The primary starting offensive line for the Bills in 2016 included three players drafted by the team. Center Eric Wood was drafted in 2009, but in the last five drafts the team has found their primary left tackle (Cordy Glenn in 2012) and right guard (John Miller in 2015). They also selected Seantrel Henderson in 2014, who started 26 games in his first two seasons before Crohn’s Disease and series of drug-related suspensions held him off the field for most of 2016. The Bills also drafted Cyrus Kouandjio in the second round that year, a player who performed well in place of Glenn on the left side in 2016 but has struggled when asked to play on the right side of the line.
Highest: 8 (49ers)
Fewest: 1 (Bills, Bears)
Shaq Lawson, the 19th overall pick of the 2016 Draft, is the only defensive end the Bills have drafted in the last five seasons. Prior to Lawson, the last defensive end the Bills drafted was Alex Carrington, a third-round pick in 2011. While the flexibility of the team’s defenses has given the position some fluidity, the major players at the position have been free agent pickup Mario Williams and trade acquisition Jerry Hughes.
Highest: 9 (Seahawks)
Fewest: 1 (Four teams)
This is another position the Bills didn’t address through the draft until 2016, selecting Adolphus Washington in the third round. Unlike the end position, however, the Bills have been relying mostly on a couple pre-2012 draft picks in Kyle Williams (2006) and Marcell Dareus (2011). The team has also relied on free agent pickup Corbin Bryant as a primary depth piece for most of the last five years.

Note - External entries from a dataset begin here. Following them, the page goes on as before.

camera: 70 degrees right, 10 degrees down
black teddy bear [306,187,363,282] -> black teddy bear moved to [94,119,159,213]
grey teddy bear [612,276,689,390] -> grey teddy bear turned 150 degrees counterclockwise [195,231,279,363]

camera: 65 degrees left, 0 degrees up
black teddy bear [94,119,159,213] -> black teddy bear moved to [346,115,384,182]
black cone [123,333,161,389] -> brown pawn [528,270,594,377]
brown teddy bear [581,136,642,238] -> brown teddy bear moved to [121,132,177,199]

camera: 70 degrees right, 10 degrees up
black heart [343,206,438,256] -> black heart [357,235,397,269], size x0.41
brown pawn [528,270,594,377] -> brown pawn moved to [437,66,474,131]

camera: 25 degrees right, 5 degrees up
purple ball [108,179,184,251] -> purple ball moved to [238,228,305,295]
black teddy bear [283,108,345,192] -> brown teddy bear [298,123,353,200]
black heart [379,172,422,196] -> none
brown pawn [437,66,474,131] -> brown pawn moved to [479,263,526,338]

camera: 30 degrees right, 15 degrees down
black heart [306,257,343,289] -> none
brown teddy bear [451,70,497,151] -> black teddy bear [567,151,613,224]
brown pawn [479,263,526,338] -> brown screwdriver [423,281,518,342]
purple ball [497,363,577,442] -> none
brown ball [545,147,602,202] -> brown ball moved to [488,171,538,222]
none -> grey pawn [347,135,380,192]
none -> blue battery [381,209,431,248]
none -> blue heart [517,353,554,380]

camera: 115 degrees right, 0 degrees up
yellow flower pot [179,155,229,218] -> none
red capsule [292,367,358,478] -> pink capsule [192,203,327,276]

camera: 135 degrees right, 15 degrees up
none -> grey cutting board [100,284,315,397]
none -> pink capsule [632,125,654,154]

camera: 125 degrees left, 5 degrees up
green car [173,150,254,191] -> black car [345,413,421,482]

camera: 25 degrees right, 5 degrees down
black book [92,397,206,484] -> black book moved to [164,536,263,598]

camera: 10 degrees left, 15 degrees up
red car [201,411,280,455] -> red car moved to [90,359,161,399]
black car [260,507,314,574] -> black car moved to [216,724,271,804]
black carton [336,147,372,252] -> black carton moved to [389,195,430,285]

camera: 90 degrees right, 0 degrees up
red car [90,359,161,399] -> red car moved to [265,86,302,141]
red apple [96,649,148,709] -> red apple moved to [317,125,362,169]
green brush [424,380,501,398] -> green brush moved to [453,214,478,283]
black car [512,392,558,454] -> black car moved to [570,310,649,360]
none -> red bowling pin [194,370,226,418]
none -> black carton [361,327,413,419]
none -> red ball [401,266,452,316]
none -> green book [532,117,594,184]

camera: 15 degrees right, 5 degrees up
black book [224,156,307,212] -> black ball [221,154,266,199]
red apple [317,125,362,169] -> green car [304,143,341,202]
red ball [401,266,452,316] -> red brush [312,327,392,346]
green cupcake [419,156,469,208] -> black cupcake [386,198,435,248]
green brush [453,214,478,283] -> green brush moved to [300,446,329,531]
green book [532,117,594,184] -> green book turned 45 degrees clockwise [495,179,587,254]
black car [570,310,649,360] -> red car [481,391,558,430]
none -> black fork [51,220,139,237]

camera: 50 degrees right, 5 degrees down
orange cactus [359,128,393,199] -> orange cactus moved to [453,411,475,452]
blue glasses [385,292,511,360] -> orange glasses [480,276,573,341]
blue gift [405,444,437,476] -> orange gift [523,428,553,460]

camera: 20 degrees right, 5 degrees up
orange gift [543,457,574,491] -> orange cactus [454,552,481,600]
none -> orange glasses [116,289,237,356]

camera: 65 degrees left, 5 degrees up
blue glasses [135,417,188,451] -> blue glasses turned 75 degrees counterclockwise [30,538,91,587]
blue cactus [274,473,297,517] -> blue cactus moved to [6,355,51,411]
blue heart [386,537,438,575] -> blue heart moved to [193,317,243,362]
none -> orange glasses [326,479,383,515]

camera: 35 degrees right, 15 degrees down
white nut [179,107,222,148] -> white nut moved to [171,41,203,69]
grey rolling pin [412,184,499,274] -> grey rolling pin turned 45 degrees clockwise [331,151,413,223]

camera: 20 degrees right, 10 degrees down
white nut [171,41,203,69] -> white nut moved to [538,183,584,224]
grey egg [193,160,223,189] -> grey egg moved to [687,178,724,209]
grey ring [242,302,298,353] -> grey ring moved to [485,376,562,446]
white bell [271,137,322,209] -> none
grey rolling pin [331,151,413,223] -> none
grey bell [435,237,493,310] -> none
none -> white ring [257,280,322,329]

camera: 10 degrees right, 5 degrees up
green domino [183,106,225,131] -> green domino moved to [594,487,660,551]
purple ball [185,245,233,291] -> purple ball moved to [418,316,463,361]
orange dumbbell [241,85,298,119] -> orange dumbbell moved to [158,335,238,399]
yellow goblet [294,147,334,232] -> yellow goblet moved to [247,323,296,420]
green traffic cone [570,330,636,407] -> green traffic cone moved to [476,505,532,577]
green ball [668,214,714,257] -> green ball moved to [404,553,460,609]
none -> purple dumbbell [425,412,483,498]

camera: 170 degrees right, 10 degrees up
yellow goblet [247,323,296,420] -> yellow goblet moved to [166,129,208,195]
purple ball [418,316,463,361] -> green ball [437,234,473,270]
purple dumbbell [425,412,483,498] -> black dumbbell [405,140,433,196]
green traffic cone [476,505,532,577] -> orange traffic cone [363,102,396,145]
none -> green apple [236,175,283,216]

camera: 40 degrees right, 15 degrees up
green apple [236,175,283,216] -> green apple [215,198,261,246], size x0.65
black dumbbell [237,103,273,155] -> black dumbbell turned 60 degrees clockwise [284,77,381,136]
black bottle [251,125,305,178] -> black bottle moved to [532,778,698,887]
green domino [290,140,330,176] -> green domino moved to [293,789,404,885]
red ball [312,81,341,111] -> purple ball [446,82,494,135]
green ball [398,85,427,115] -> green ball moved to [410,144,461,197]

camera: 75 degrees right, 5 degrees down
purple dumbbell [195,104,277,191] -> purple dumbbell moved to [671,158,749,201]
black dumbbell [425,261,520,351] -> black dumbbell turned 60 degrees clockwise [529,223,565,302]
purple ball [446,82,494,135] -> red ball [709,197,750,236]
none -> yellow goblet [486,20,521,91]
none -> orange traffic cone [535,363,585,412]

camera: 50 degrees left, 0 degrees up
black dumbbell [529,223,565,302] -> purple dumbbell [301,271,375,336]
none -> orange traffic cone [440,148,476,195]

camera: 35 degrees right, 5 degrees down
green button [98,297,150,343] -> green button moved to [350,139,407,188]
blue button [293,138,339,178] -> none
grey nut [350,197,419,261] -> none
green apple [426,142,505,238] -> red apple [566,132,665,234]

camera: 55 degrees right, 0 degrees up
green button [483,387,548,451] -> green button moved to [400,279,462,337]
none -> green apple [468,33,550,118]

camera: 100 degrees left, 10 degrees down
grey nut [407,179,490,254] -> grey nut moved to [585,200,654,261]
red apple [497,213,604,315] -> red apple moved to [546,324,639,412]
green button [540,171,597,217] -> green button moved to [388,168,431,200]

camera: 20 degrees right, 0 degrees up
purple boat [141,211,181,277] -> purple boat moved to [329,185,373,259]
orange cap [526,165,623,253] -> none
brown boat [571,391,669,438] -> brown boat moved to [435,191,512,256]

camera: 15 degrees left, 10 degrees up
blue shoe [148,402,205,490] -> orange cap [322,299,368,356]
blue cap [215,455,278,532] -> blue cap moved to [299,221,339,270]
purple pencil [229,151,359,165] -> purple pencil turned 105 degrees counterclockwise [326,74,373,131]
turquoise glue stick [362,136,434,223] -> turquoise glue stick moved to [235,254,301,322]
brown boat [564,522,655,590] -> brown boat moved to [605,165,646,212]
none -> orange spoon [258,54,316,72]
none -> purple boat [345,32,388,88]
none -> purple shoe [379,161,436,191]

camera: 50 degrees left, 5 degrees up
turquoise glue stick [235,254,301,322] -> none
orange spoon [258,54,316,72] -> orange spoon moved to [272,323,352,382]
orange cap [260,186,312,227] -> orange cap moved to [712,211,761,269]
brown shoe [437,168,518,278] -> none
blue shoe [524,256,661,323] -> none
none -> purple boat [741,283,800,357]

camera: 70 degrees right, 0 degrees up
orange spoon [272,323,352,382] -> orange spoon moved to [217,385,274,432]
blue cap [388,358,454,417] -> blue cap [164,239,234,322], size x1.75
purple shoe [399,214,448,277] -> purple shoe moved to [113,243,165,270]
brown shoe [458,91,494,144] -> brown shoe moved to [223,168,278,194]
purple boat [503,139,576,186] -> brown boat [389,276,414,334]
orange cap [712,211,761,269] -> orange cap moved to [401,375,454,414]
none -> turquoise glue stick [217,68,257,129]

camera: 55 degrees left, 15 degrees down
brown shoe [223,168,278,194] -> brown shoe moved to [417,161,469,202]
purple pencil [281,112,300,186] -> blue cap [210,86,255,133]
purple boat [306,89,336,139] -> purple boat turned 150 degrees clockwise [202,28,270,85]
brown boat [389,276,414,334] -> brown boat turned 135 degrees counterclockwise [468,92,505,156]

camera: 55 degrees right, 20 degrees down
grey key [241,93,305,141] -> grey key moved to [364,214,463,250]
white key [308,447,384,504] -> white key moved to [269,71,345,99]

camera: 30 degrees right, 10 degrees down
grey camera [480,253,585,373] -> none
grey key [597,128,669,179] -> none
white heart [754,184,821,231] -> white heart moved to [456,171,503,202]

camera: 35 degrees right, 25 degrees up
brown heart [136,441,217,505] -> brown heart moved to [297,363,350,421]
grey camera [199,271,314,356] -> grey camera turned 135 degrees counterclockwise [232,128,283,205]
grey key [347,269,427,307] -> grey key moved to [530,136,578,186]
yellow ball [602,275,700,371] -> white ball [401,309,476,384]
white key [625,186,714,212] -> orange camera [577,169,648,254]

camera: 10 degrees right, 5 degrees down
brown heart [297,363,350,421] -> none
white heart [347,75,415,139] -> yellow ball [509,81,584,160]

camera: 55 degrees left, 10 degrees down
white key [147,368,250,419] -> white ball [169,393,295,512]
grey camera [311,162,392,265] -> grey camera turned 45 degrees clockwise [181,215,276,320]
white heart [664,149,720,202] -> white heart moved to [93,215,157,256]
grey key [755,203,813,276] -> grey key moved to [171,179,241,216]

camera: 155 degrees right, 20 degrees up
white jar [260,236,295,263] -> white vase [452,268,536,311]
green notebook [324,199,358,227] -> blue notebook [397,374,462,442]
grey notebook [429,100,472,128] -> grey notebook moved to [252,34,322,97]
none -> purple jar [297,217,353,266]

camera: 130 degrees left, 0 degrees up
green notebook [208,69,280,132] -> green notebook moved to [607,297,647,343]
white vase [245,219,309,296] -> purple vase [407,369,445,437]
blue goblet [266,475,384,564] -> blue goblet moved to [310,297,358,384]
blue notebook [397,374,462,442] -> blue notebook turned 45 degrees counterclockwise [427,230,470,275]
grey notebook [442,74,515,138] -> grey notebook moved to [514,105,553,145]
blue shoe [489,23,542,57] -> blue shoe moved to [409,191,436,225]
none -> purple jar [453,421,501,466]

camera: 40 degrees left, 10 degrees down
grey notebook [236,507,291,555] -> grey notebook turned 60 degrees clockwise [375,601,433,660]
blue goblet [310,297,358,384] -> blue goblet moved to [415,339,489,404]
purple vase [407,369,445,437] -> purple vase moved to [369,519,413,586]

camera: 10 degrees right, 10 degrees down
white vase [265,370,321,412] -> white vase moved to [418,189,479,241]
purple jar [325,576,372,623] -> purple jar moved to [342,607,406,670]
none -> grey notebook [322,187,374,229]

The Bills have selected at least one linebacker in each draft since 2006. In the last five drafts, the team has doubled up in 2012 (Nigel Bradham and Tank Carder) and 2014 (Preston Brown and Randell Johnson). Unfortunately, Brown has been one of the few consistent contributors from the group: Bradham played reasonably well before leaving for the Eagles in free agency prior to last season, and 2013 second rounder Kiko Alonso missed his sophomore season before being traded to the Eagles for LeSean McCoy. Last season, the Bills sent free agent pickups Lorenzo Alexander and Zach Brown to the Pro Bowl at the position.
Highest: 11 (49ers)
Fewest: 4 (Colts, Chargers)
You have to go back to 2010 to find the last draft where the Bills didn’t select a defensive back. The team selected two cornerbacks in 2012 (Stephon Gilmore and Ron Brooks) and two safeties in 2013 (Duke Williams and Jonathan Meeks). Gilmore’s impending departure makes it likely that the Bills will up their streak to seven straight drafts as they look for someone to play alongside 2015 second rounder Ron Darby, although 2016 sixth-round pick Kevon Seymour showed some promise last year.
Highest: 3 (Lions)
Fewest: 0 (16 teams)
There have been nine kickers drafted in the last five seasons. The Bills are the only team to pick two, and neither 2012 seventh-round pick John Potter or 2013 sixth-round pick Dustin Hopkins ever scored a point for the Bills. There’s an outside chance that the Bills could pick their third kicker this season, given Dan Carpenter’s precarious hold on a roster spot, but it’s more likely that they’ll take the route more traveled and sign someone who isn’t drafted.